This paper changed my life: ‘Spontaneous cortical activity reveals hallmarks of an optimal internal model of the environment,’ from the Fiser Lab

Answers have been edited for length and clarity.

What paper changed your life?: Spontaneous cortical activity reveals hallmarks of an optimal internal model of the environment. Berkes P., Orbán G., Lengyel M. and Fiser J. Science (2011)

Many dominant opinions in neuroscience hold that, when it comes to perception, the brain operates by performing something that looks like Bayesian inference. The brain somehow develops and instantiates a prior expectation about what is likely to occur in the environment—the distribution of edge/contour orientations, for example—and then combines that expectation with incoming sensory information to form a posterior estimate that drives the percept, such as the orientation of a line within the visual field. There is still an ongoing debate about how brains represent prior expectations and incoming sensory information probabilistically and combine these representations to create percepts.

In this paper, Jozsef Fiser and his colleagues ask how components of a Bayesian model of perception might be neurally instantiated, specifically with respect to visual perception and visual cortex activity in ferrets. Their elegant electrophysiological work shows that expectations about environmental variables are represented in the ongoing, population-level spontaneous activity of neurons in the visual cortex, and that this spontaneous activity optimally converges to resemble evoked activity in response to naturalistic sensory stimuli as the animal develops and learns through experience.

When did you first encounter this paper?

Sometime around when it was published, in late 2011 or early 2012.

Why is this paper meaningful to you?

I was about halfway through my Ph.D. and just starting to appreciate the extreme difficulty of studying how probabilistic perceptual information is represented in brains.

This was the first paper I read on the topic where I felt like the explanation and evidence presented was so immediately “grokkable” to me. It provided a succinct and holistic view of how the brain might represent probabilistic perceptual information, and one that explicitly answered the question of how prior expectations and incoming information combine in overlapping regions of the brain—indeed, in overlapping neuronal populations! Reading this paper and feeling like I understood it made me more confident that I could grasp other literature in the space, and maybe even contribute some of my own insights to the conversation eventually.

How did this research change how you think about neuroscience (or a subfield within neuroscience) or challenge your previous assumptions?

During my Ph.D., I studied the computations underlying multisensory perception, primarily in humans. My goal was to contribute an explanation of how the brain integrates incoming sensory evidence from multiple sources (visual and haptic) with prior expectations about objects’ sizes and densities to produce the percept of heaviness.

My colleagues and I had developed some hierarchical Bayesian causal inference type models that seemed to match human behavior, but I was struggling to conceptually link those models back to brains. Bayesian inference is all very nice, but I felt that if it isn’t related to what the brain is actually doing, something crucial was missing from the explanations I was so painstakingly seeking.

I had read other papers that purported to have made this link and was working on developing an understanding, but I still felt unsatisfied. When I read this paper, though, things started to make more sense.
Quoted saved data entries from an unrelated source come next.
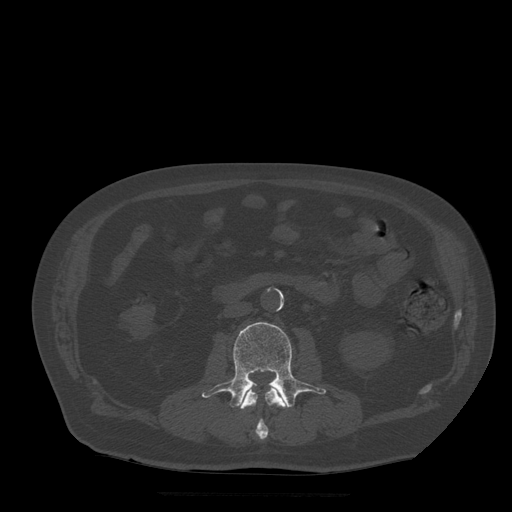
CT including the spine, one axial slice; position 148 of 522 along the scan axis; bone window (W 1800 / L 400 HU); 1.25 mm slice thickness; 512 × 512 image matrix. Patient age 72 years. From the clinical record (not read from this slice): primary cancer: prostate.
Outlined on this slice (semi-automatic segmentation, software-assisted and operator-edited):
- L2 vertebra: bounding box (x1, y1, x2, y2) in pixels: (238, 384, 288, 440)
- L3 vertebra: (202, 322, 326, 408)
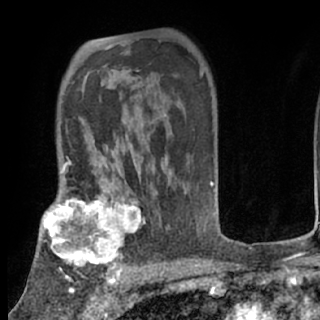
Breast MRI (dynamic contrast-enhanced), one axial slice. Slice 52 of 80 in the series (ordered by position). Cropped to one breast. Dynamic contrast-enhanced series, time point 2 of 7 at this slice position (early post-contrast). 1.5 T. TE 3 ms, TR 6.3 ms. 2.4 mm slice thickness. 320 × 320 image matrix. Female patient.
Outlined on this slice (semi-automatically segmented with operator editing):
- enhancing-tissue mask used for the functional tumour volume (all voxels passing the contrast-enhancement thresholds inside the analysis volume; usually the tumour): box from (x=40, y=198) to (x=141, y=269) px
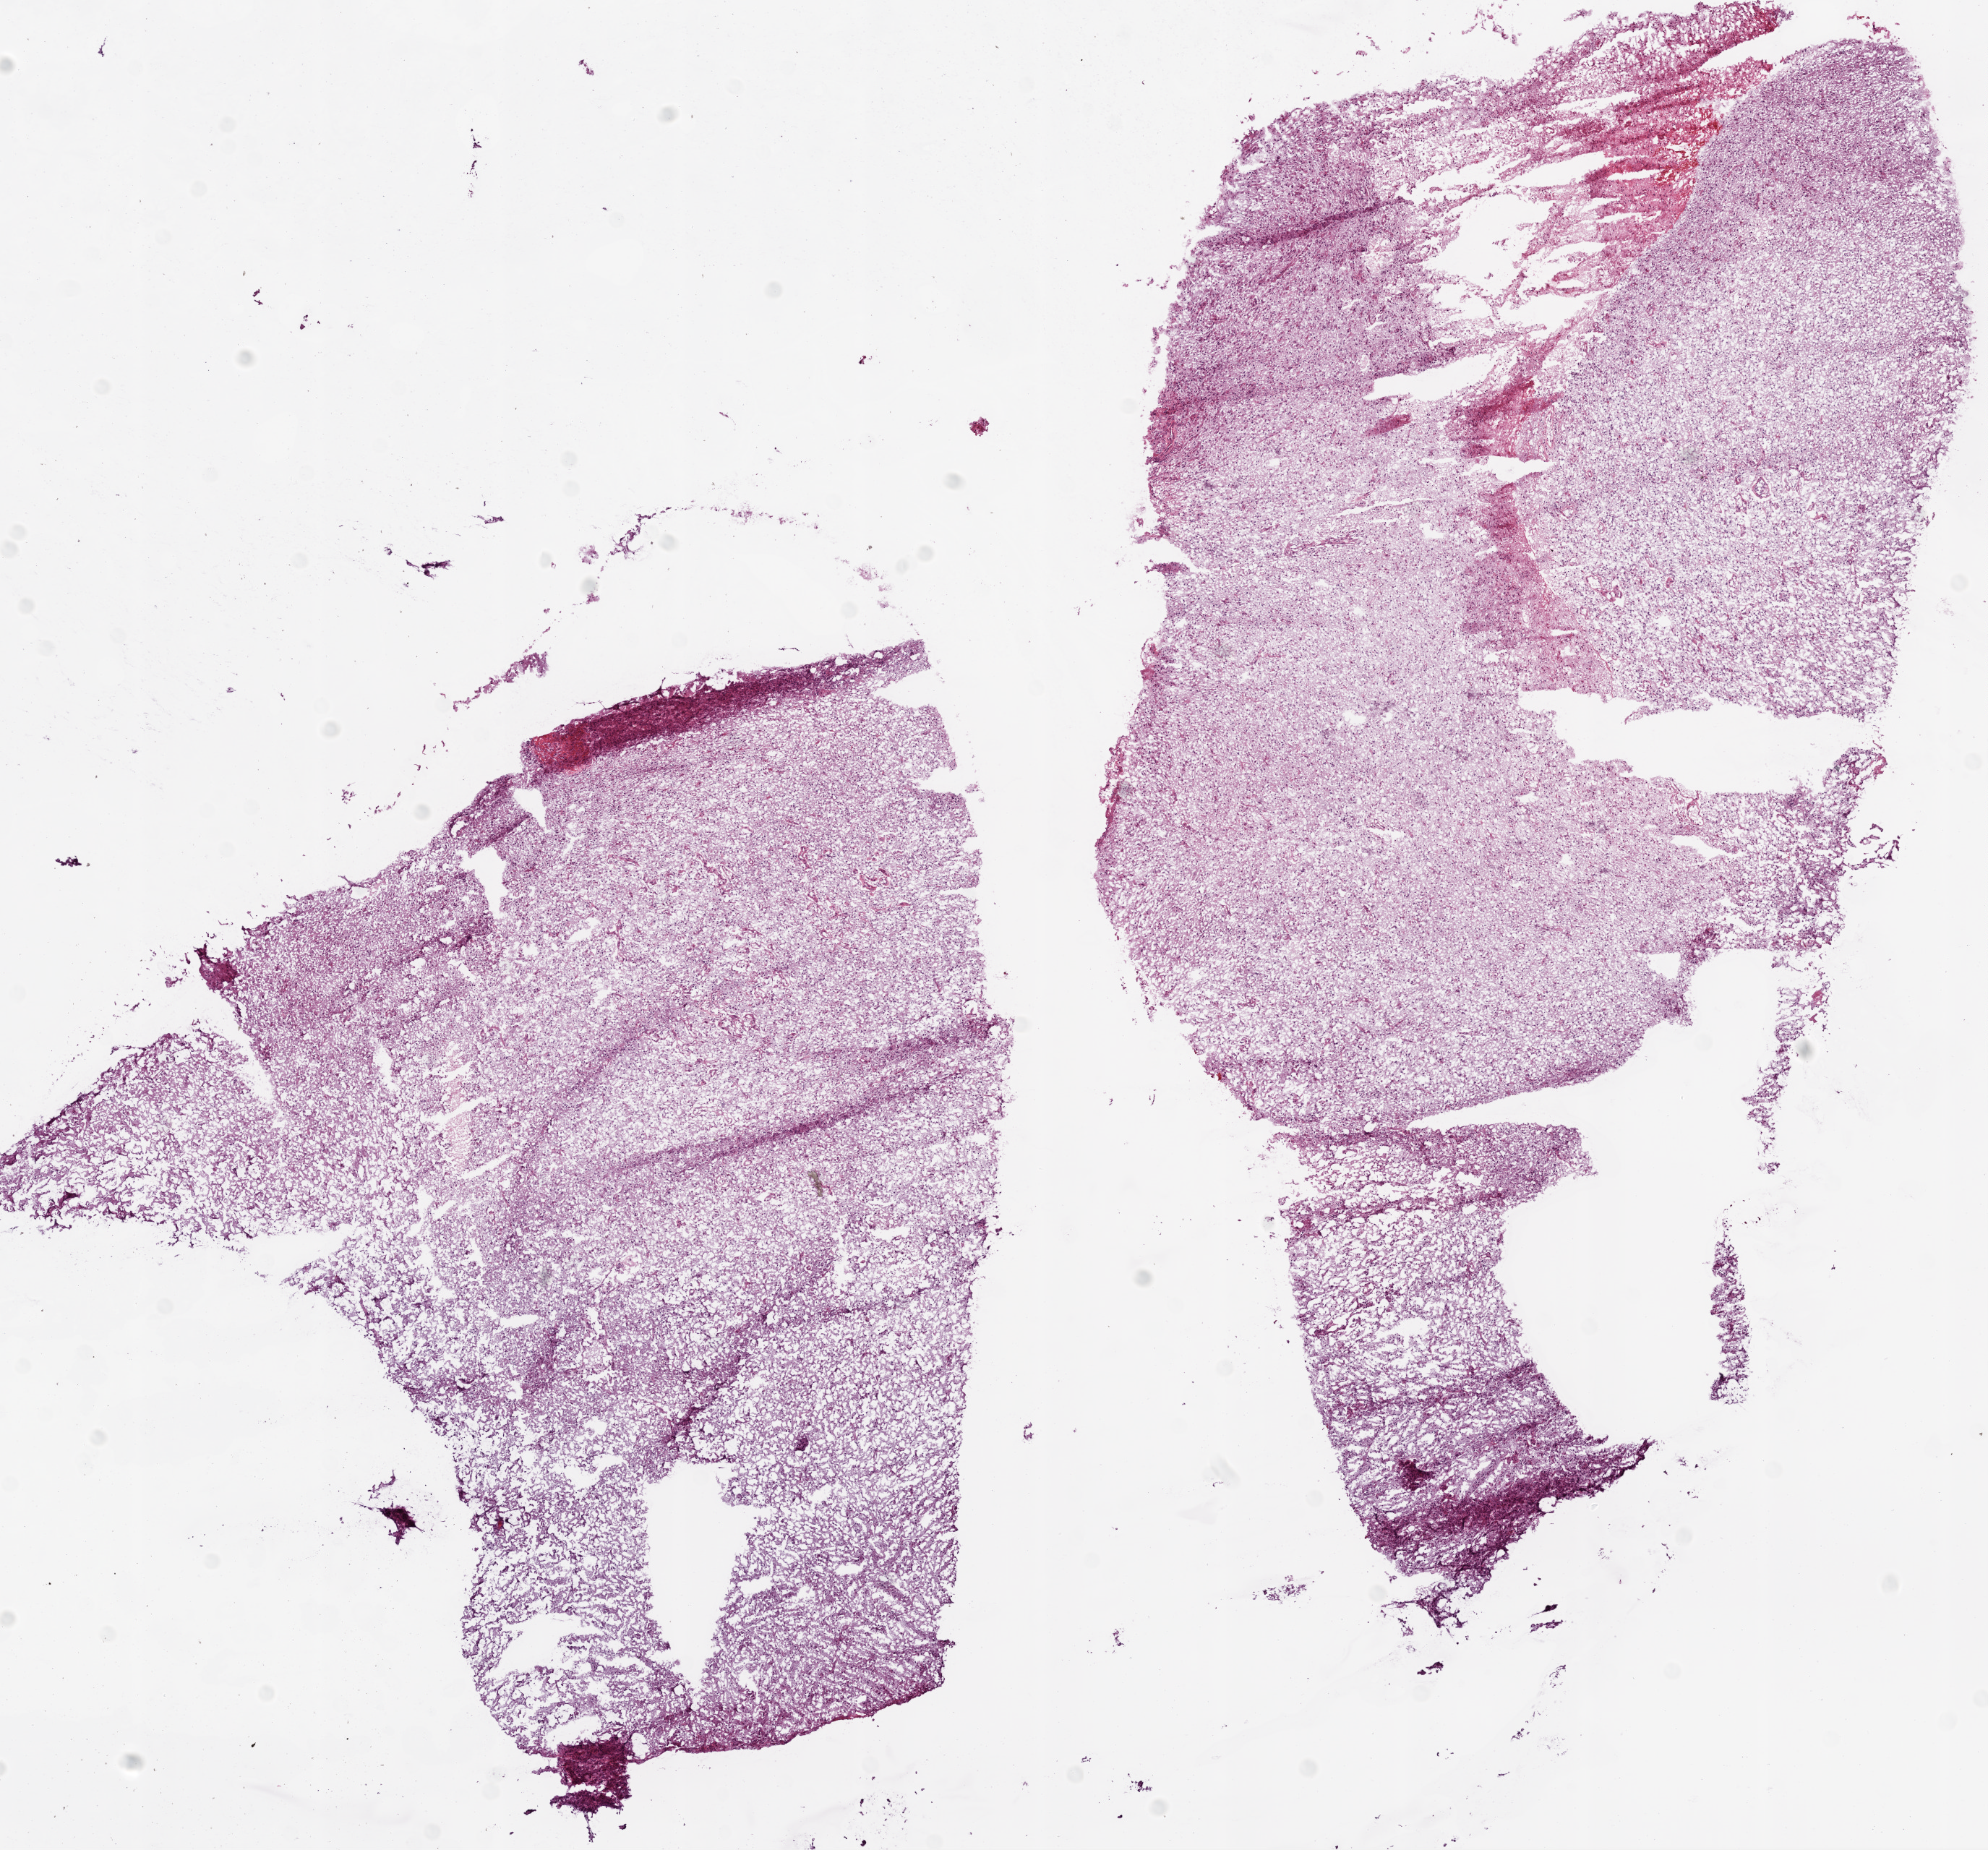
Whole-slide histology image, H&E, shown as a low-resolution overview of the whole scanned area (about 11.0 x 10.3 mm); frozen section from the bottom of the tissue portion; sample: primary tumour, brain. Male patient; age at initial diagnosis 55 years. Composition of this section per pathologist review: tumour cells 85%, tumour nuclei 100%, normal cells 0%, stromal cells 0%, necrosis 15%.
* histologic diagnosis: Glioblastoma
It was the first time that I saw a tangible example of the link I was searching for. It gave a real grounding to the modeling work I was doing then and that I still do in my research today. This grounding returns again and again even now, compelling me to always consider how the “software” I’m trying to reverse engineer about perception, metacognition and subjective experience is translated to human wetware.

How did this research influence your career path?

This paper was the catalyst for what became a fascination with finding ways to intervene in specific populations of cells identified not by their location but by their function as part of the dynamic whole. I started thinking about more direct links between computational models and biologically plausible implementations, and—importantly—how I could possibly get at the level of granularity typical of electrophysiology in model organisms through noninvasive methods in humans.

As a postdoctoral researcher, I worked with monkey electrophysiology data and human electrocorticography data for the first time and was so excited to get my hands dirty with custom-written code to look at the dynamics of small windows into the brain. The influence of this particular paper eventually drove me to link my models to specifics of neural representations and dynamics, and it pushed me to suggest novel ways to use real-time functional MRI to test computational models of perceptual metacognition.

Many of the craziest ideas and most exciting projects I pursued in my career probably stem in some way from reading this paper in graduate school.

Is there an underappreciated aspect of this paper you think other neuroscientists should know about?

It isn’t about this paper per se, but I think anybody interested in these concepts should be aware that the debate about how the brain represents probabilistic information and performs “Bayes-like” computations is still very much a hot topic. For example, the conversation forms the basis of one of the ongoing “Generative Adversarial Collaborations” to have come out of the Cognitive Computational Neuroscience conference. I encourage folks to keep an eye on this work.